* **RECORDS SUPPLIED**
---*---

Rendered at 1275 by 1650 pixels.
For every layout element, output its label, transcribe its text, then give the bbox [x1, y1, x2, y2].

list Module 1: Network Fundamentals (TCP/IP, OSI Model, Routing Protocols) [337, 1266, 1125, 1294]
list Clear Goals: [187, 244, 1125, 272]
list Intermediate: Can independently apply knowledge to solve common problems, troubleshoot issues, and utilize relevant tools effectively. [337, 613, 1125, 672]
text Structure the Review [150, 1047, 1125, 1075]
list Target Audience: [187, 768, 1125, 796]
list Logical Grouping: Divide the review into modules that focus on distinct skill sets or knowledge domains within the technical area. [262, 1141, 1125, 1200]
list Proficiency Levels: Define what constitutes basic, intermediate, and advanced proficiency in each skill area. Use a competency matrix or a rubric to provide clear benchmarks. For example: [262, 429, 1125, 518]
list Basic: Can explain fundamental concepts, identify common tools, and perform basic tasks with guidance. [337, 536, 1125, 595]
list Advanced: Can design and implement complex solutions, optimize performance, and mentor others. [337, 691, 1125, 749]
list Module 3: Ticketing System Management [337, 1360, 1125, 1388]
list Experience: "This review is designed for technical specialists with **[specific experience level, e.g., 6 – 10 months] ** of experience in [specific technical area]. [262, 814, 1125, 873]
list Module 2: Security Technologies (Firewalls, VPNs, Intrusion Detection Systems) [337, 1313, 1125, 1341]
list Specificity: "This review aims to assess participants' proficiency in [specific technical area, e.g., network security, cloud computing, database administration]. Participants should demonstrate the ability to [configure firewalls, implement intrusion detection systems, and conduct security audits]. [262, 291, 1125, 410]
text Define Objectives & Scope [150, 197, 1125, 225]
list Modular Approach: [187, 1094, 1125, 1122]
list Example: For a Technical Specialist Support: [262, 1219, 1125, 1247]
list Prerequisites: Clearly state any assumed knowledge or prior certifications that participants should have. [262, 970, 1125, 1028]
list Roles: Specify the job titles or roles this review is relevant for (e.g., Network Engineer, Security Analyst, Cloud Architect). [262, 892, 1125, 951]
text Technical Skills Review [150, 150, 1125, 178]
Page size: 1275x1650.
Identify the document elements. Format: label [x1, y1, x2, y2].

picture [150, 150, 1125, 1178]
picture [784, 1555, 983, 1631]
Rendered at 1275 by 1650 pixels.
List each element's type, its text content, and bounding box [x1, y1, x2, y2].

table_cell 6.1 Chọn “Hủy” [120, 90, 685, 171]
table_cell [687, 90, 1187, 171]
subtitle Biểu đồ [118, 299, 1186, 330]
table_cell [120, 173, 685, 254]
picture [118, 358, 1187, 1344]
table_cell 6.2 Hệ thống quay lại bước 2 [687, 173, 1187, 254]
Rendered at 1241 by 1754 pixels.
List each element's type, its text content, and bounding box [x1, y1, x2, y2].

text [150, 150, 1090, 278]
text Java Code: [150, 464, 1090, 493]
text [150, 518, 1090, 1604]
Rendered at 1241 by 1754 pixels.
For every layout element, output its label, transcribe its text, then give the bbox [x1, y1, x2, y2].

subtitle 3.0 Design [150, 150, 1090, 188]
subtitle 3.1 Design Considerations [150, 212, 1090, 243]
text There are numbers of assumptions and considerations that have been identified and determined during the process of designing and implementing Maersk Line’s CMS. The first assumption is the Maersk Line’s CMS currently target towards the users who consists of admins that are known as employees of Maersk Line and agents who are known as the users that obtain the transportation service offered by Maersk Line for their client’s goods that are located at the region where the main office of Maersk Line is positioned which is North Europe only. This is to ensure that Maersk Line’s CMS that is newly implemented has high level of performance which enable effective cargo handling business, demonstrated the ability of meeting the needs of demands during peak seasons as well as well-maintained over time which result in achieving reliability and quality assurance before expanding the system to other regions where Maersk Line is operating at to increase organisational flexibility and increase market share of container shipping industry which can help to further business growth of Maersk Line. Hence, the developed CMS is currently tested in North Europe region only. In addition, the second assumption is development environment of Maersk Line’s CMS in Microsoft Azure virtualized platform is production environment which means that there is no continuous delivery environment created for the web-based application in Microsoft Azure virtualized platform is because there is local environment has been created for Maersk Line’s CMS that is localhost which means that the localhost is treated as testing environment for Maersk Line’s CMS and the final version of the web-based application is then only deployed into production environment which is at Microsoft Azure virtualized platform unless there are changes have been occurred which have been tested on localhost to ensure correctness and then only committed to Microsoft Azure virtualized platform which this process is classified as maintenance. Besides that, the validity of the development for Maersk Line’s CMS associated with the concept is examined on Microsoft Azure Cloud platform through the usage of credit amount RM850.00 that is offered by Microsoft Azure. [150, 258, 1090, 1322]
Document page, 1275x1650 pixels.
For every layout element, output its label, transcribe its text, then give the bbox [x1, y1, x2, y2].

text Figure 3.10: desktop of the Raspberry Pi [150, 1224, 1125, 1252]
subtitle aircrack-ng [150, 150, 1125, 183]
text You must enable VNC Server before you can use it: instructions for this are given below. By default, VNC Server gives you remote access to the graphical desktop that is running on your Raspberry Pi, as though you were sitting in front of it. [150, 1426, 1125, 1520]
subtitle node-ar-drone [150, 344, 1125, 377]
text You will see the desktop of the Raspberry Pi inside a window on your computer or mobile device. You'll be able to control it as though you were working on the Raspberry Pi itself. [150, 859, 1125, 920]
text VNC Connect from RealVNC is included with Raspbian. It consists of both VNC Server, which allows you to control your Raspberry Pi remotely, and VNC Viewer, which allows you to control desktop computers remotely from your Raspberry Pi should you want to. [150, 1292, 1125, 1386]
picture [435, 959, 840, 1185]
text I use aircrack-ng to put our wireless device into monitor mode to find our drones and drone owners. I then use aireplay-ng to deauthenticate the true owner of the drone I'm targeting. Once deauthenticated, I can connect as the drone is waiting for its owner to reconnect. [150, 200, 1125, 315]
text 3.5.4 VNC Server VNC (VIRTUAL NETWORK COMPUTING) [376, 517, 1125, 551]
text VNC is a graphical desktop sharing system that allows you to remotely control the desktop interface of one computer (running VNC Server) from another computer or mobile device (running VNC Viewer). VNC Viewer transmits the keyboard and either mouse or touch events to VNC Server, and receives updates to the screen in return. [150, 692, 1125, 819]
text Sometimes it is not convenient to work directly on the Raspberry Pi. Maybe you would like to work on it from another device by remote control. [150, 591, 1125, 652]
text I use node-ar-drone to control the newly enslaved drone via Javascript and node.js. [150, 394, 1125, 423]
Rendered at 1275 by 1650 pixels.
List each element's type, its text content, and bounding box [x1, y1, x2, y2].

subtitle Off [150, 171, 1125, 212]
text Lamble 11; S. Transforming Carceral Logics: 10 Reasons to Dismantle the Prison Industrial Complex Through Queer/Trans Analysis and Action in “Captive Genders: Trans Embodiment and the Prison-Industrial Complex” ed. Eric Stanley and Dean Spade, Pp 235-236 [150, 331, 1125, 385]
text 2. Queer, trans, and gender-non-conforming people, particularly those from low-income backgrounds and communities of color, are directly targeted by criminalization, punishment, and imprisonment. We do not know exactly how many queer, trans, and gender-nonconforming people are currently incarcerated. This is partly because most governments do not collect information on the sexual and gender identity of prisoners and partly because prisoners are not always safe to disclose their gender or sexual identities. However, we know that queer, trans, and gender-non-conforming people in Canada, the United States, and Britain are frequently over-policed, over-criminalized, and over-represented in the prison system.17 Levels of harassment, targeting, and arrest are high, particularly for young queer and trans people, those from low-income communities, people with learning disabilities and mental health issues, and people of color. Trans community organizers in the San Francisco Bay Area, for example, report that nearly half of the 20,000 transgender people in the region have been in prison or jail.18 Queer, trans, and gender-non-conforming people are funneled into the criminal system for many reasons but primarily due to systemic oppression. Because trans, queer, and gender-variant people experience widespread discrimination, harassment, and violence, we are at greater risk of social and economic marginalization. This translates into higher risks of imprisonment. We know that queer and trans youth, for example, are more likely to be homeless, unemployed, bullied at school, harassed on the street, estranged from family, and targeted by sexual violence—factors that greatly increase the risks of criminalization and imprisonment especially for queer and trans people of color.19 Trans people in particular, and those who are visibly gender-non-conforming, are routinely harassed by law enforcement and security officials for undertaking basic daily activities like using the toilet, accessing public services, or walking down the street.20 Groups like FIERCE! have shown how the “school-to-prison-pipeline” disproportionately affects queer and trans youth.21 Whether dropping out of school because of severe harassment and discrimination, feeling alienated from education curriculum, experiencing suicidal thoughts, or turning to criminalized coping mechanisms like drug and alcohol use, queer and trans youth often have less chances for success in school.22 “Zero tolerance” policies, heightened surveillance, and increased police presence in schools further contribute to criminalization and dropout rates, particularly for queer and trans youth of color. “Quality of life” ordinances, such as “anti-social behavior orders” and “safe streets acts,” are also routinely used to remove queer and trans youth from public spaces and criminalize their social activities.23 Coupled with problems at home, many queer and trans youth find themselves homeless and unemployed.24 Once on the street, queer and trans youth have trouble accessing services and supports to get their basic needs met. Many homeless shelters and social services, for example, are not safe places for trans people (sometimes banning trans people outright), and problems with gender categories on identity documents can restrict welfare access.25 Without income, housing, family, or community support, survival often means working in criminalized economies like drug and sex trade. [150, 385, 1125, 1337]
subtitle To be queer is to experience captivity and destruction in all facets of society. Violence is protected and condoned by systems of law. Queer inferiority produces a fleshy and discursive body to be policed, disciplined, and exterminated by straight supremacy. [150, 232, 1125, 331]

---*---

* **ACTIVITY**
Note each line of the entries that has "relevant" in it, and copy those lines.

* **RESPONSE TO THIS EXERCISE**
list Intermediate: Can independently apply knowledge to solve common problems, troubleshoot issues, and utilize relevant tools effectively. [337, 613, 1125, 672]
list Roles: Specify the job titles or roles this review is relevant for (e.g., Network Engineer, Security Analyst, Cloud Architect). [262, 892, 1125, 951]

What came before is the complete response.